It's disturbing to me that many tend to equate "sin nature" to "human nature". I can say it no more plainly - This is destructive.
Case in point - it is completely in my nature to want to give my girls big hugs and praise them when they've done well. It s completely in my nature to want to want to be intimate with my wife. Most people would believe these things are good.
It is also completely within my nature to occasionally want to kick someone in the teeth, or be intimate with women who aren't, in fact, my wife. The vast bulk of those who make up any sort of moral standard distribution in the bell curve sense related to this certainly agree that these things would be BAD.
I am able, without too much undue intellectual exertion, to think of twopossibilities; the evolutionary and the religious.
1 - evolutionary: Humanity has evolved a nature without any intervening divinity. Because of interactions between the actions brought about by this nature and the environment in which my ancestors lived, certain traits have led to more success in survival and the production of offspring than have others.
Due to the complexities inherent in the higher order species, these traits are, at time, at odds one with another. Example - most modern human males experience a tension between the urge to spread the genes (not my wife) vs. nurture existing offspring and strengthen family (wife). These dual options present the tension between quality vs. quantity, and are further complicated by the evolution of predatory species which use our reproductive traits against us, much in the same way a hunter would use deer musk.
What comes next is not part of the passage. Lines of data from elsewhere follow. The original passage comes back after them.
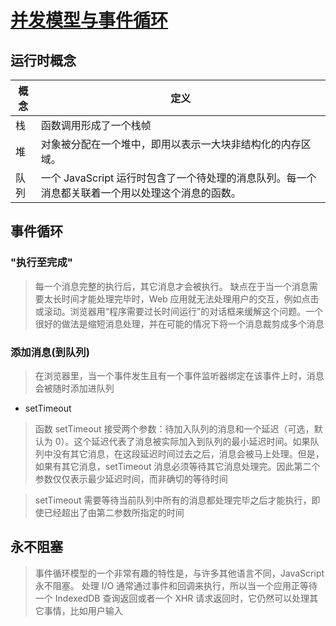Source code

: # [并发模型与事件循环](https://developer.mozilla.org/zh-CN/docs/Web/JavaScript/EventLoop)

## 运行时概念

| 概念 | 定义                                                                                             |
| ---- | ------------------------------------------------------------------------------------------------ |
| 栈   | 函数调用形成了一个栈帧                                                                           |
| 堆   | 对象被分配在一个堆中，即用以表示一大块非结构化的内存区域。                                       |
| 队列 | 一个 JavaScript 运行时包含了一个待处理的消息队列。每一个消息都关联着一个用以处理这个消息的函数。 |

## 事件循环

### "执行至完成"

> 每一个消息完整的执行后，其它消息才会被执行。
> 缺点在于当一个消息需要太长时间才能处理完毕时，Web 应用就无法处理用户的交互，例如点击或滚动。浏览器用“程序需要过长时间运行”的对话框来缓解这个问题。一个很好的做法是缩短消息处理，并在可能的情况下将一个消息裁剪成多个消息

### 添加消息(到队列)

> 在浏览器里，当一个事件发生且有一个事件监听器绑定在该事件上时，消息会被随时添加进队列

- setTimeout

> 函数 setTimeout 接受两个参数：待加入队列的消息和一个延迟（可选，默认为 0）。这个延迟代表了消息被实际加入到队列的最小延迟时间。如果队列中没有其它消息，在这段延迟时间过去之后，消息会被马上处理。但是，如果有其它消息，setTimeout 消息必须等待其它消息处理完。因此第二个参数仅仅表示最少延迟时间，而非确切的等待时间

> setTimeout 需要等待当前队列中所有的消息都处理完毕之后才能执行，即使已经超出了由第二参数所指定的时间

## 永不阻塞

> 事件循环模型的一个非常有趣的特性是，与许多其他语言不同，JavaScript 永不阻塞。 处理 I/O 通常通过事件和回调来执行，所以当一个应用正等待一个 IndexedDB 查询返回或者一个 XHR 请求返回时，它仍然可以处理其它事情，比如用户输入
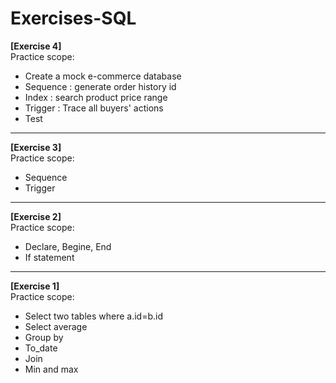 # Exercises-SQL

**[Exercise 4]**<br>Practice scope:
* Create a mock e-commerce database
* Sequence : generate order history id
* Index : search product price range
* Trigger : Trace all buyers' actions
* Test
-------------------------------------------------------------
**[Exercise 3]**<br>Practice scope:
* Sequence
* Trigger
-------------------------------------------------------------
**[Exercise 2]**<br>Practice scope:
* Declare, Begine, End
* If statement
-------------------------------------------------------------
**[Exercise 1]**<br>Practice scope:
* Select two tables where a.id=b.id
* Select average
* Group by
* To_date
* Join
* Min and max



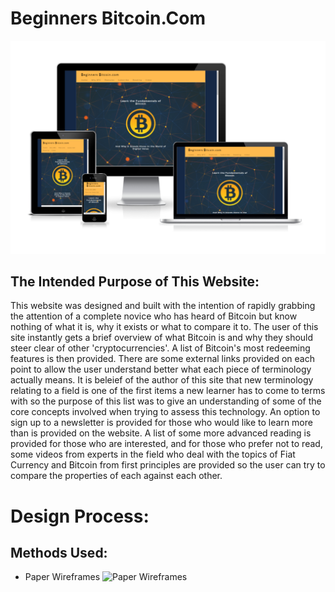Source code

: # Beginners Bitcoin.Com

![Responsive Styles for the Website](https://github.com/gfpkelly1986/beginners-bitcoin/blob/main/assets/css/images/Bitcoin-Images/responsive_beginners_bitcoin.PNG)

## The Intended Purpose of This Website:

This website was designed and built with the intention of rapidly grabbing the attention of a complete novice who has heard of Bitcoin but know nothing of what it is, why it exists or what to compare it to. The user of this site instantly gets a brief overview of what Bitcoin is and why they should steer clear of other 'cryptocurrencies'. A list of Bitcoin's most redeeming features is then provided. There are some external links provided on each point to allow the user understand better what each piece of terminology actually means. It is beleief of the author of this site that new terminology relating to a field is one of the first items a new learner has to come to terms with so the purpose of this list was to give an understanding of some of the core concepts involved when trying to assess this technology. An option to sign up to a newsletter is provided for those who would like to learn more than is provided on the website. A list of some more advanced reading is provided for those who are interested, and for those who prefer not to read, some videos from experts in the field who deal with the topics of Fiat Currency and Bitcoin from first principles are provided so the user can try to compare the properties of each against each other.

# Design Process:
## Methods Used:
  - Paper Wireframes
![Paper Wireframes]()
In this model, right and wrong are simply constructs of our highly evolved social nature that we have superimposed over an essentially a-moral process.
2 - religious: Jeanie's explanation is one of the more sensible treatments of the sin nature that I've encountered.
She seems to be proffering (at the risk or speaking for her by elaborating on her assertions) that sin nature is a specific subset of human nature. More explicitly, it is a tendency to self-centered behaviors that are not only destructive to the community, but either directly or indirectly to one's self. The sin nature is, therefore, the egocentricity with which we are all born.
It is not difficult to recognize the process of socialization that begins shortly after birth, during which we learn empathy for others and are taught things like how to live with one another, good citizenship, etc. It seems obvious to me that this is not a spiritual or religious process, at least not in the strictest sense, although it could be argued that it is in the sense that absolutely everything bout a homo religiousous (humanity) is in some way religious or spiritual.
If we accept Jeannie's definition of the sin nature, and accept that the religious experience is essentially that of the subverting of the sin nature to something higher, where does that leave us?
It would seem that this is a long lived process, essentially spanning religious and non-religious activities and, in most cases I'm sure, the vast bulk of one's years on earth. Some are extremely successful (Mother Theresa, for example), and others fail miserably.
So, what factors play into this process? How much is rooted in the spiritual, and how much the biological? (or, is there even a distinction to be made?)
And, if this is a process, what is to be made of this crazy doctrine of sanctification?